*Request*: Your answer must be an exact copy of the records, minus any pictures.

*Dataset entries*:
▼

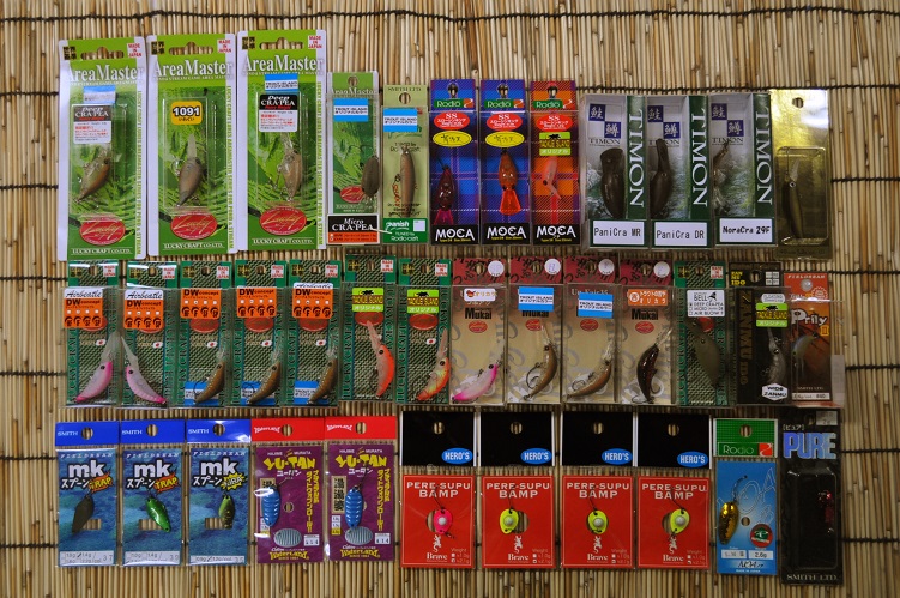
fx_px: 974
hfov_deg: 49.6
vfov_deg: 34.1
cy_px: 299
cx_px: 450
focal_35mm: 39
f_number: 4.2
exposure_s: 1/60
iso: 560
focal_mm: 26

▲

*Result below*:
fx_px: 974
hfov_deg: 49.6
vfov_deg: 34.1
cy_px: 299
cx_px: 450
focal_35mm: 39
f_number: 4.2
exposure_s: 1/60
iso: 560
focal_mm: 26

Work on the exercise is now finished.